WHAT THE EXERCISE ASKS: Would you set down the data that follows, word for word, without any pictures?

DATA SEGMENT:
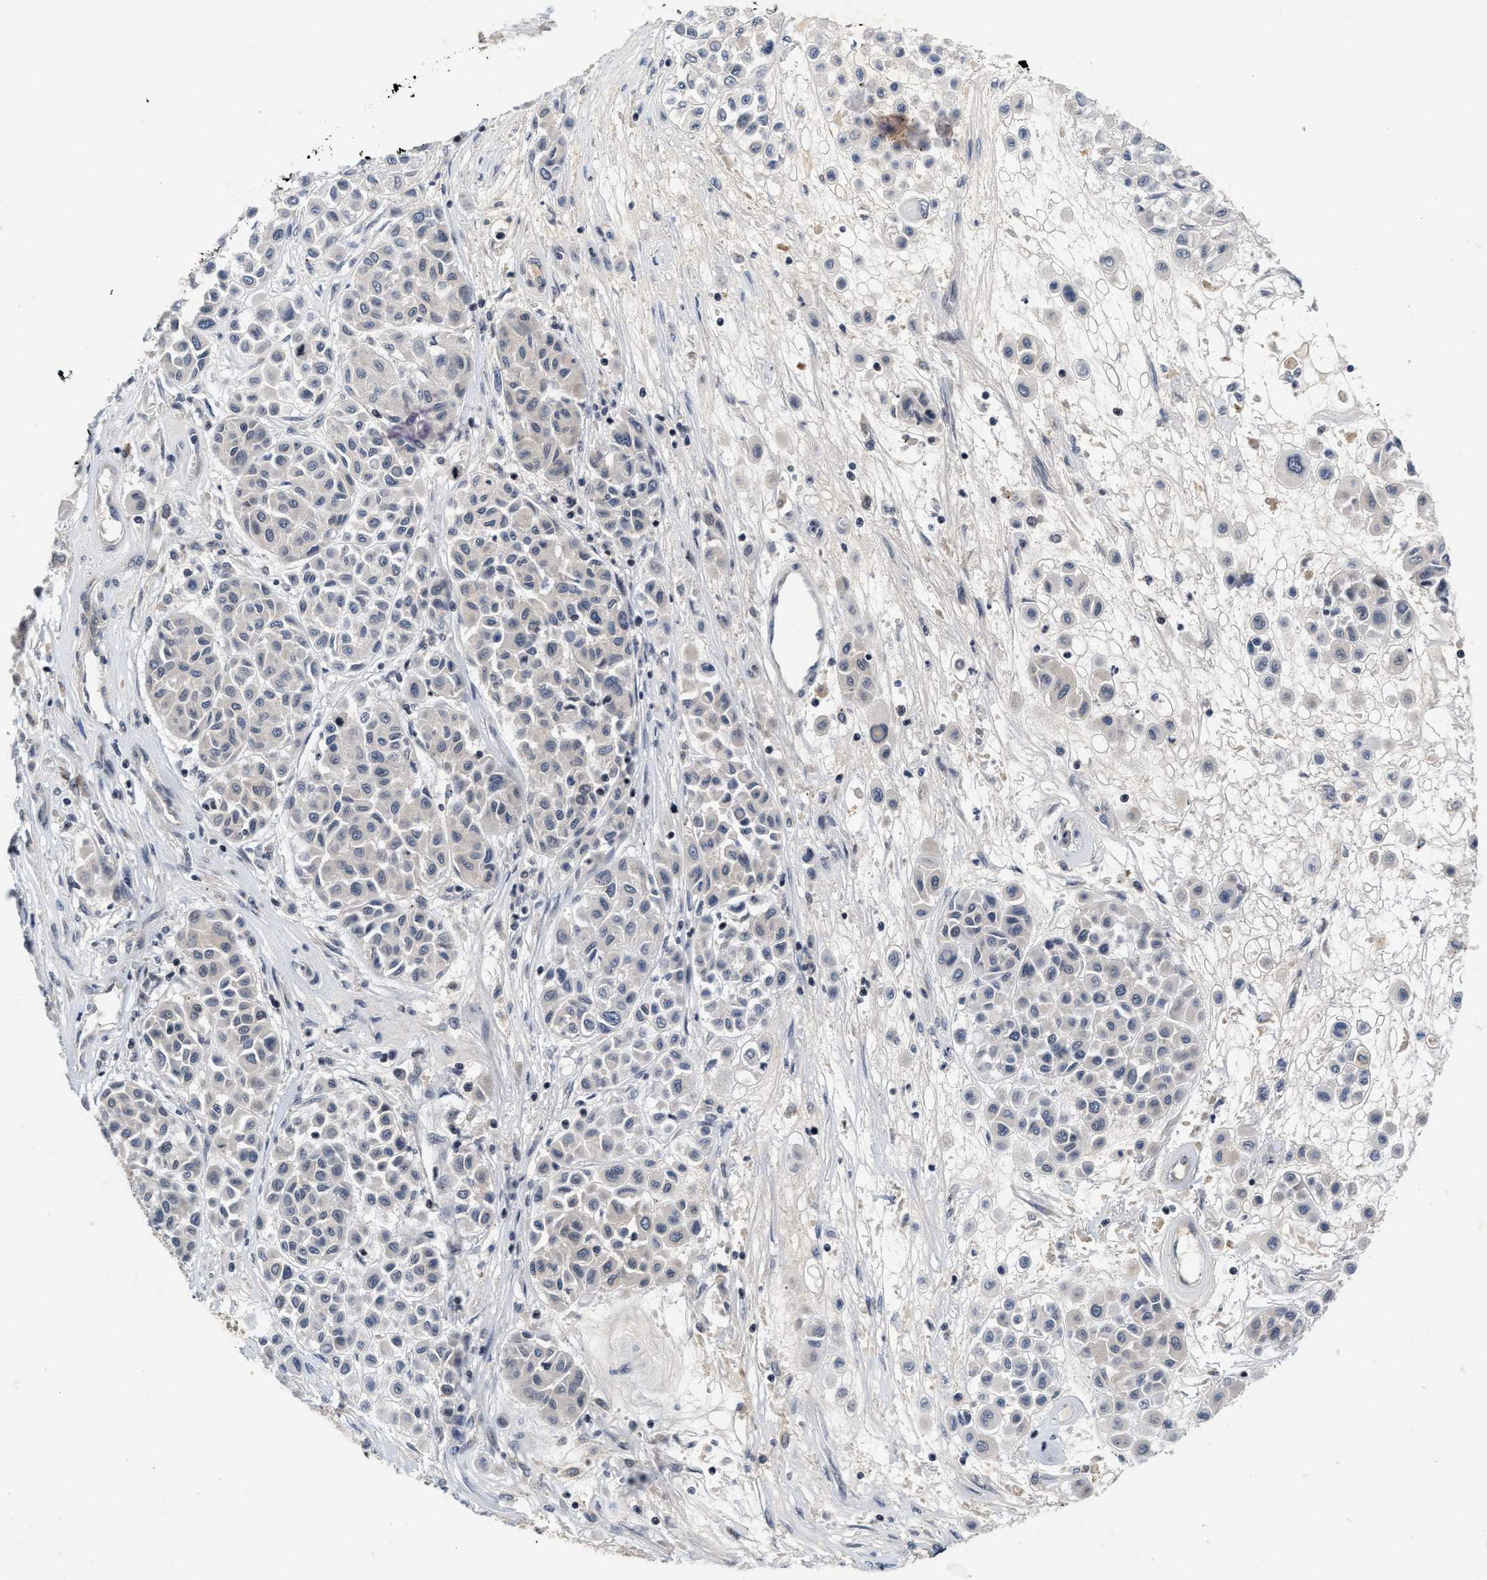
{"staining": {"intensity": "negative", "quantity": "none", "location": "none"}, "tissue": "melanoma", "cell_type": "Tumor cells", "image_type": "cancer", "snomed": [{"axis": "morphology", "description": "Malignant melanoma, Metastatic site"}, {"axis": "topography", "description": "Soft tissue"}], "caption": "High magnification brightfield microscopy of malignant melanoma (metastatic site) stained with DAB (brown) and counterstained with hematoxylin (blue): tumor cells show no significant expression.", "gene": "INIP", "patient": {"sex": "male", "age": 41}}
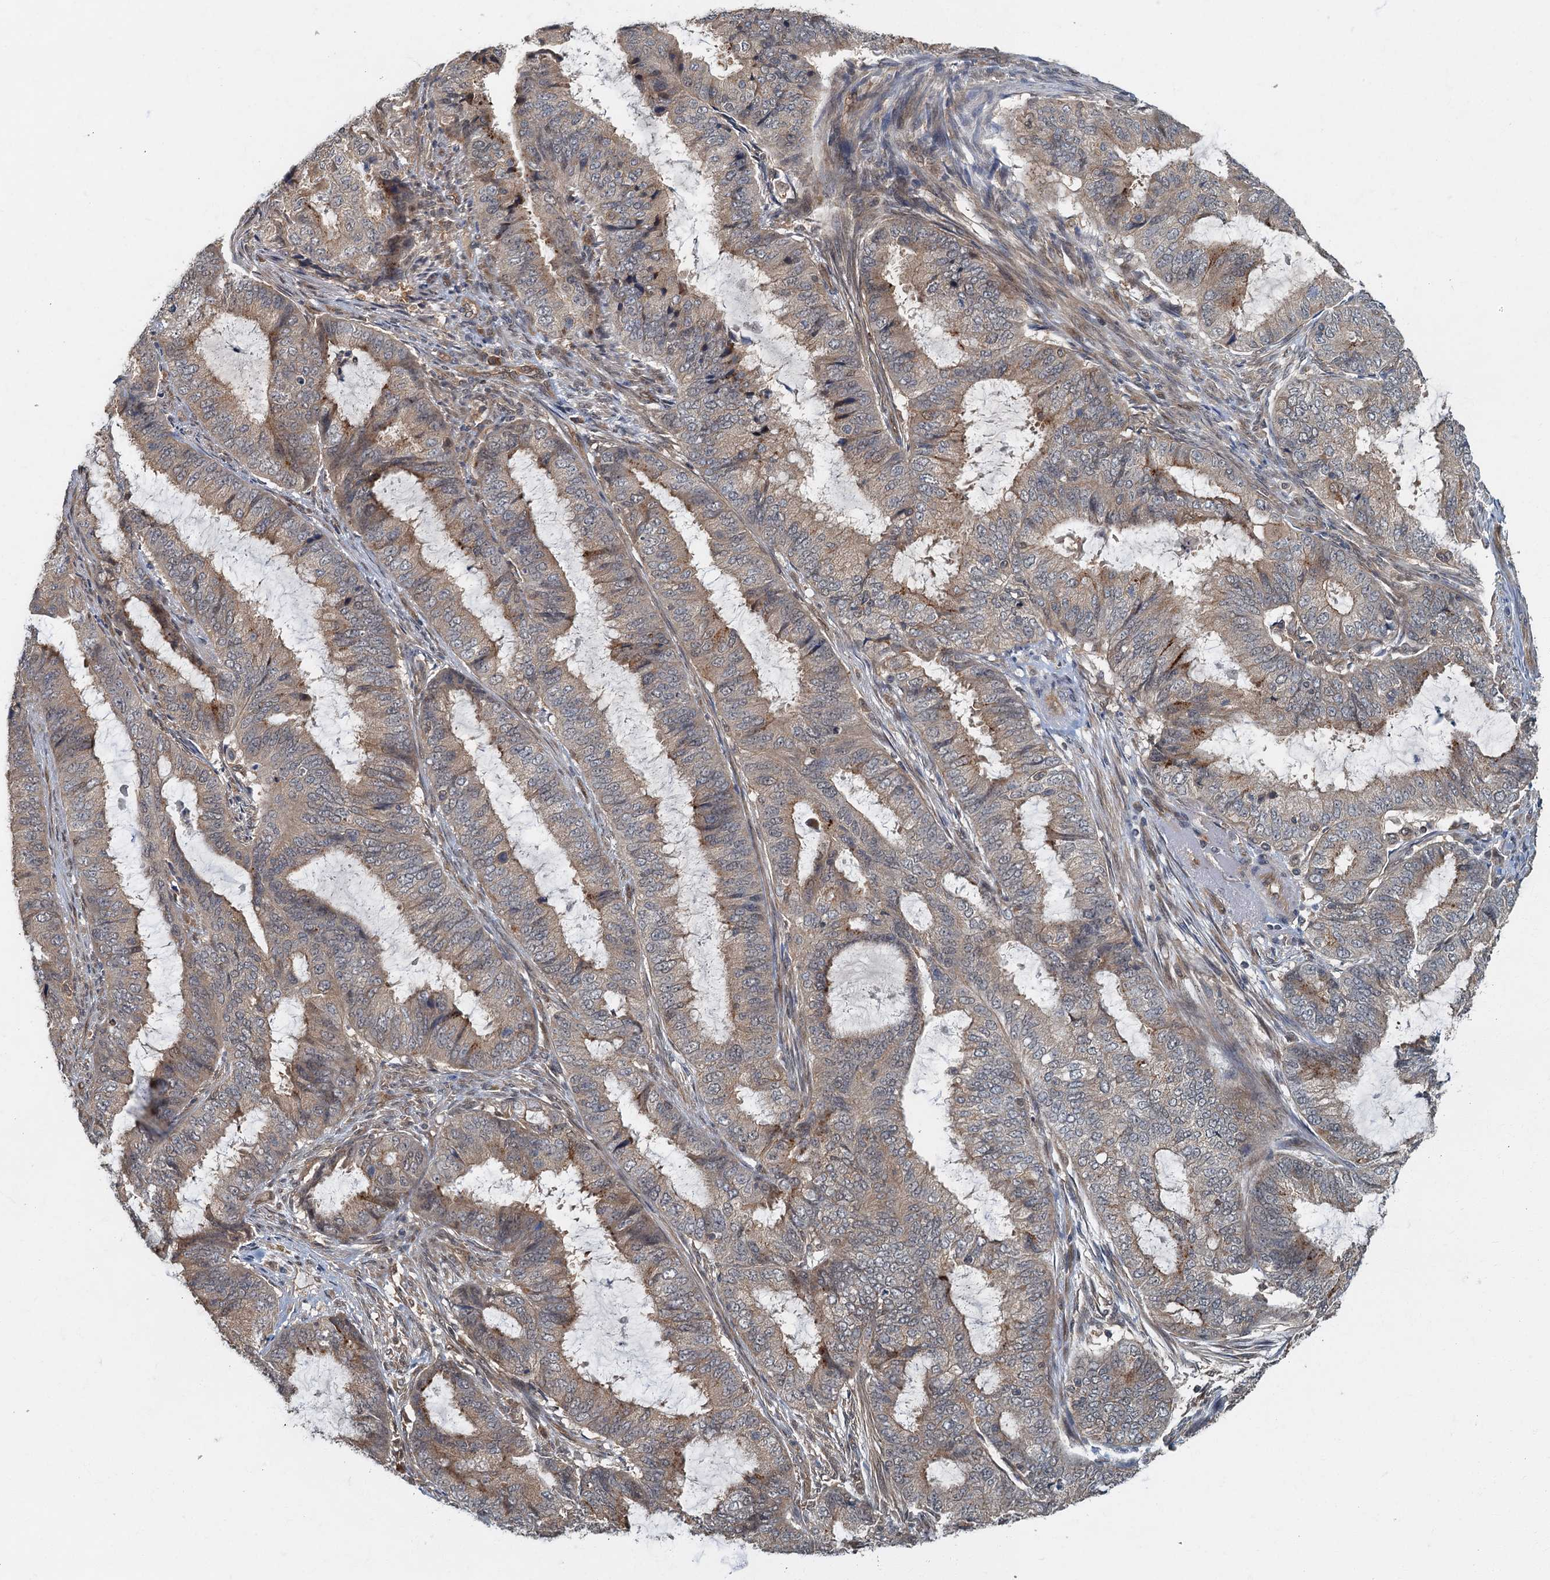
{"staining": {"intensity": "weak", "quantity": "25%-75%", "location": "cytoplasmic/membranous"}, "tissue": "endometrial cancer", "cell_type": "Tumor cells", "image_type": "cancer", "snomed": [{"axis": "morphology", "description": "Adenocarcinoma, NOS"}, {"axis": "topography", "description": "Endometrium"}], "caption": "Protein expression by IHC displays weak cytoplasmic/membranous positivity in about 25%-75% of tumor cells in endometrial cancer (adenocarcinoma).", "gene": "TBCK", "patient": {"sex": "female", "age": 51}}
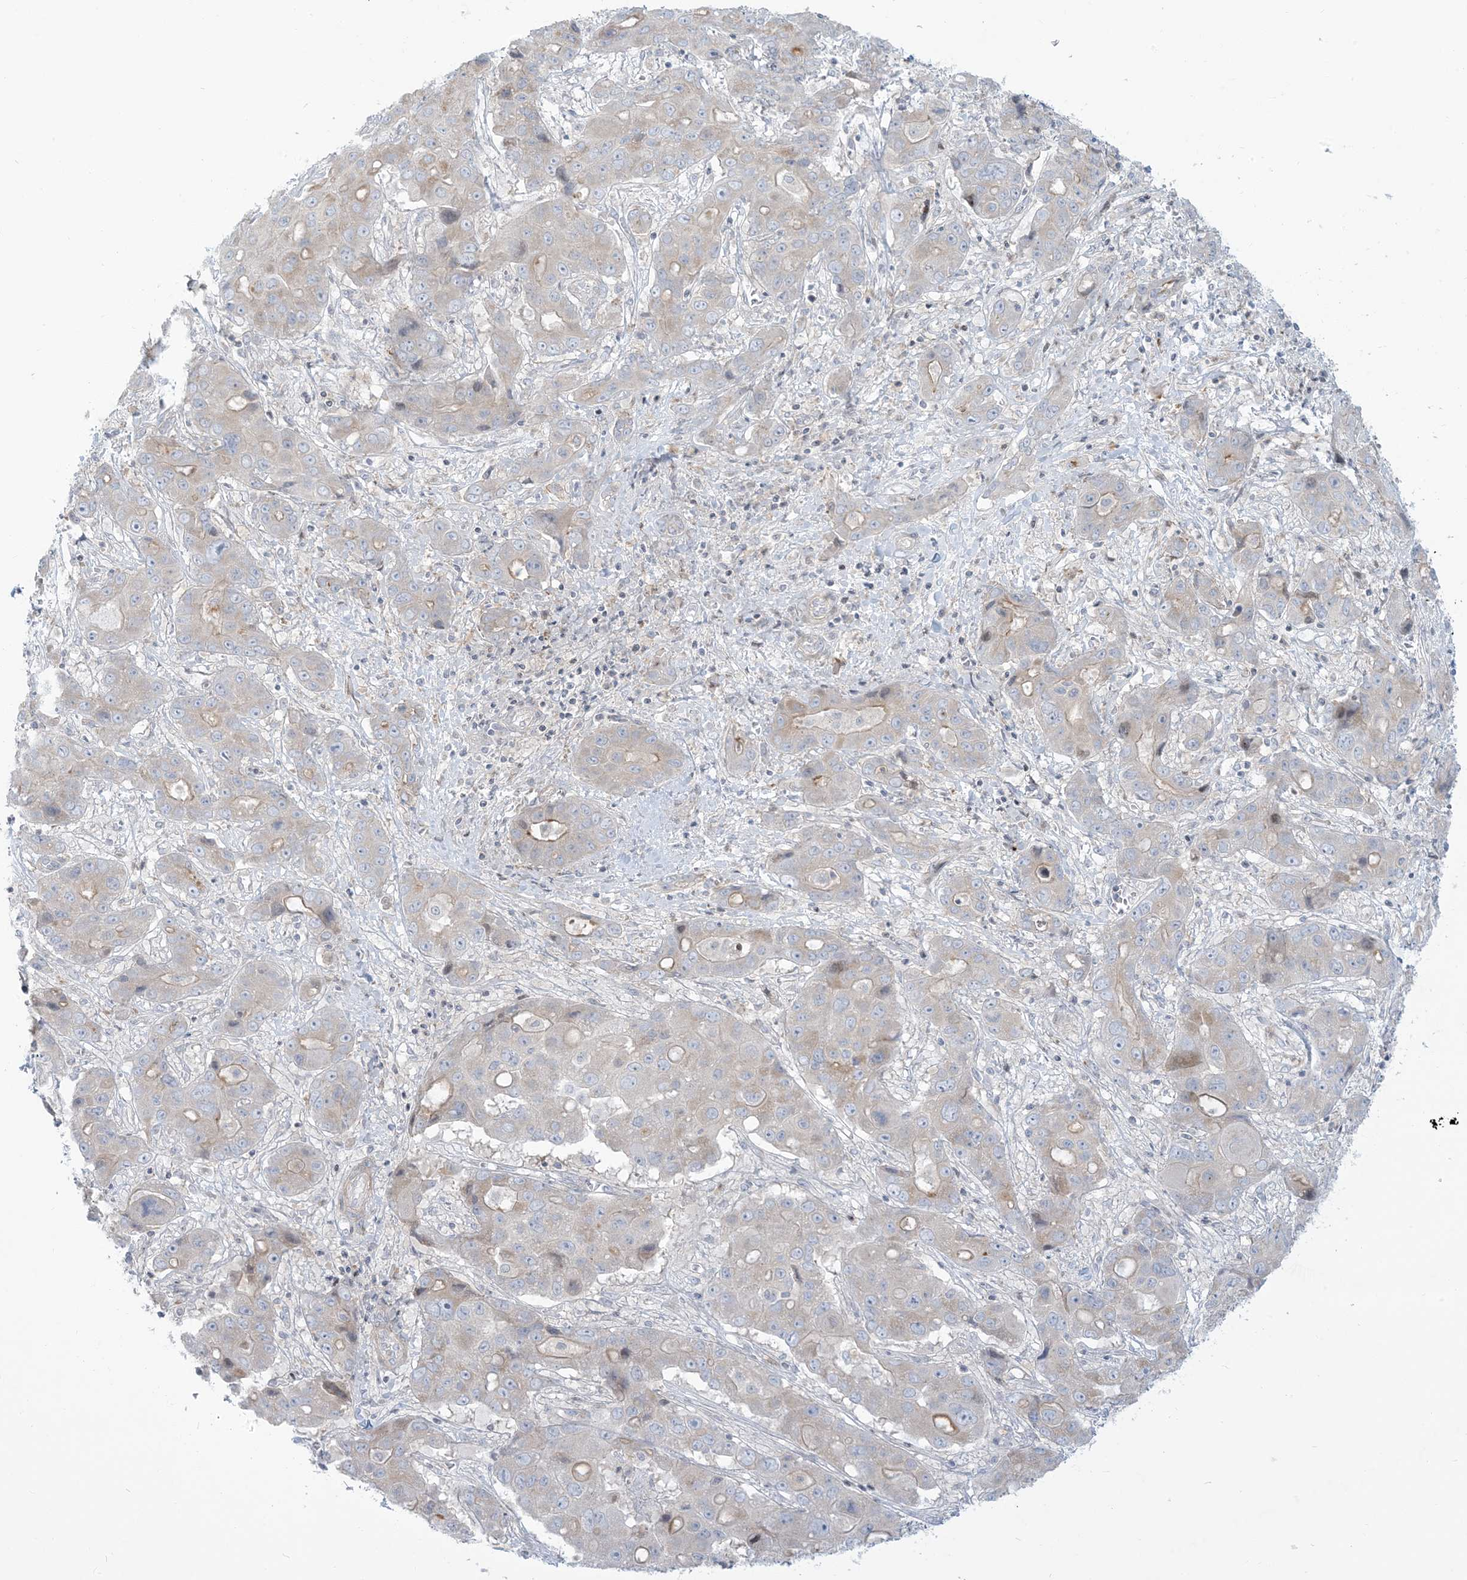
{"staining": {"intensity": "weak", "quantity": "<25%", "location": "cytoplasmic/membranous"}, "tissue": "liver cancer", "cell_type": "Tumor cells", "image_type": "cancer", "snomed": [{"axis": "morphology", "description": "Cholangiocarcinoma"}, {"axis": "topography", "description": "Liver"}], "caption": "A high-resolution photomicrograph shows immunohistochemistry staining of cholangiocarcinoma (liver), which exhibits no significant positivity in tumor cells. The staining was performed using DAB (3,3'-diaminobenzidine) to visualize the protein expression in brown, while the nuclei were stained in blue with hematoxylin (Magnification: 20x).", "gene": "AFTPH", "patient": {"sex": "male", "age": 67}}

RESPONSE AREA:
{"staining": {"intensity": "negative", "quantity": "none", "location": "none"}, "tissue": "melanoma", "cell_type": "Tumor cells", "image_type": "cancer", "snomed": [{"axis": "morphology", "description": "Malignant melanoma, Metastatic site"}, {"axis": "topography", "description": "Soft tissue"}], "caption": "High magnification brightfield microscopy of malignant melanoma (metastatic site) stained with DAB (brown) and counterstained with hematoxylin (blue): tumor cells show no significant expression.", "gene": "INIP", "patient": {"sex": "male", "age": 41}}
{"staining": {"intensity": "weak", "quantity": "25%-75%", "location": "cytoplasmic/membranous"}, "tissue": "endometrial cancer", "cell_type": "Tumor cells", "image_type": "cancer", "snomed": [{"axis": "morphology", "description": "Adenocarcinoma, NOS"}, {"axis": "topography", "description": "Endometrium"}], "caption": "Protein expression by IHC displays weak cytoplasmic/membranous positivity in about 25%-75% of tumor cells in endometrial cancer (adenocarcinoma).", "gene": "TBCK", "patient": {"sex": "female", "age": 51}}
{"staining": {"intensity": "weak", "quantity": "<25%", "location": "cytoplasmic/membranous"}, "tissue": "liver cancer", "cell_type": "Tumor cells", "image_type": "cancer", "snomed": [{"axis": "morphology", "description": "Cholangiocarcinoma"}, {"axis": "topography", "description": "Liver"}], "caption": "A high-resolution photomicrograph shows immunohistochemistry staining of cholangiocarcinoma (liver), which exhibits no significant positivity in tumor cells. The staining was performed using DAB (3,3'-diaminobenzidine) to visualize the protein expression in brown, while the nuclei were stained in blue with hematoxylin (Magnification: 20x).", "gene": "AFTPH", "patient": {"sex": "male", "age": 67}}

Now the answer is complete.